Отец мотает махорчатым плетеным кнутом, Гнедко спотыкается.
— Заспотыкался, волчья сыть! Никудышный жеребчик. Обменять надо… Да-а, есть думка в райкоме: сделать для крестьянских ребятишек пионерский лагерь в самом красивом месте. В Белокурихе.
Отец смотрит на нас, что-то прикидывает.
— Не надоедает без толку болтаться? Делом бы занялись. Кругом такое, а вы в сторонке. Не к лицу пионерам это. Надо с вашей учительницей потолковать, к делу вас пристроить.
Он довозит нас до увала. Здесь мы слезаем.
Возвращаясь из разбойничьих набегов на степь, мы всегда отдыхаем на увале. Привольно здесь, ясно небо. Набегавшись вдосталь, лежим на зеленой бархатной мураве и бездумно глядим на мир, на степь, ровную-ровную, как туго натянутый цветастый полушалок, какие носят девки в нашем селе. По этому степному полушалку кое-где складки мелколесья и березовых колков, куда весной бегаем мы пить кисло-сладкий березовый сок. На горизонте вздыбилась голубая гряда Алтайских гор. Если прищуриться, то расплываются они водяными радужными кругами.

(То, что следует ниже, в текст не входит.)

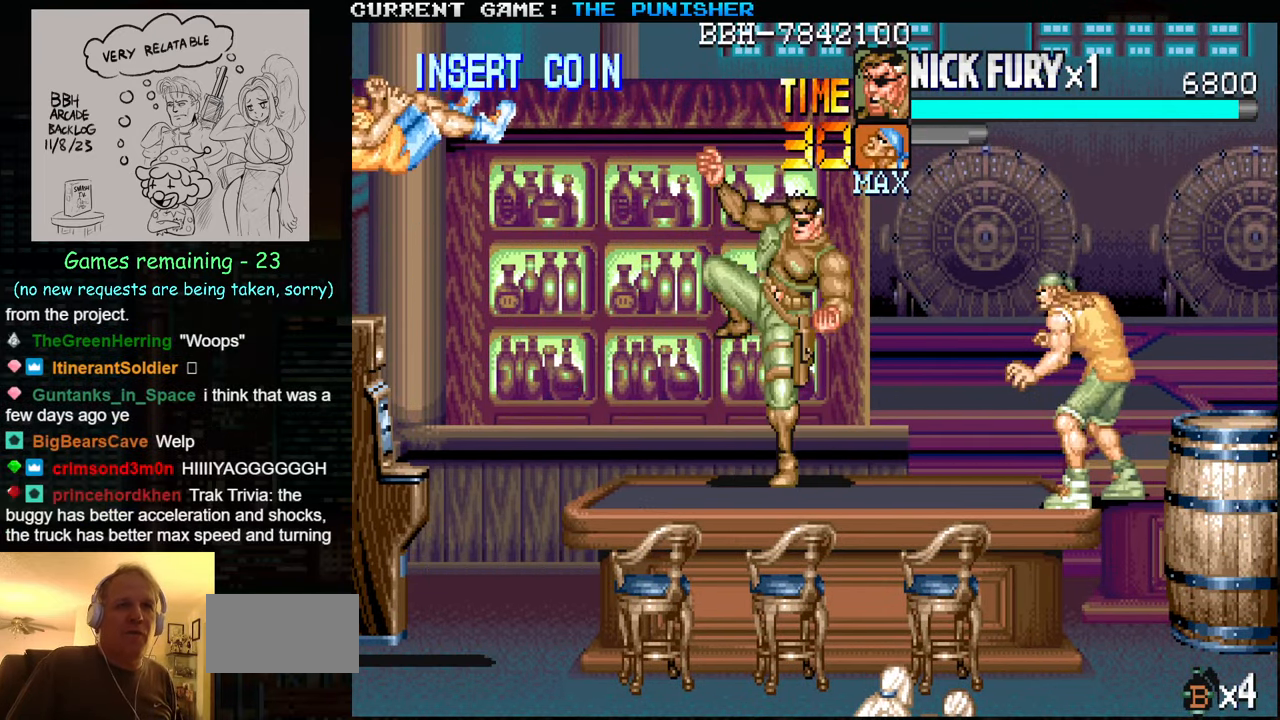
{"buttons": [], "left_stick": "center", "events": [[33, "left_stick", "center"], [117, "left_stick", "left"], [267, "left_stick", "center"], [333, "left_stick", "right"], [400, "SQUARE", "down"], [417, "left_stick", "center"], [450, "SQUARE", "up"]]}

Внизу — село. Перед селом — речка. Тихая, светлая Ключарка.
Течет себе вилюшками по степи, поблескивает на солнце. По речке и село окрестили. Ключаркино — наше село.
У самой околицы — мост, неподалеку от него, на взлобке увала, — камень. Говорят, что Чингисхан поставил, перед тем как на Русь двинуться. И сидел тут будто и гадал: останется голова на плечах иль нет?
На этом камне теперь сидит огромный беркут, хищно щелкает железным клювом и гортанно клекочет. На нас он не обращает внимания, смотрит куда-то вдаль холодными глазами, и в клекоте его что-то тоскливое и древнее.
Стар беркут. Сидит нахохлившись, похожий на копешку почерневшего от дождей сена. О чем думает он? Может, тоскует, что не под силу уже подняться в поднебесье, и зоркими глазами увидеть в степи зайца, и упасть камнем из-под облаков, и вкогтиться в бедного косого. Наверное, скоро он из последних сил поднимется к самому солнцу и, сложив крылья, упадет на землю и разобьется. Так умирают орлы.
Мы с почтением и страхом смотрим на птицу.
Выше камня, на сугреве, стоит дощатый памятник со звездой, вырезанной из консервной банки. Могильный холмик осел и густо порос сорной травой. На могилках почему-то всегда полынь растет, сурепка, лебеда.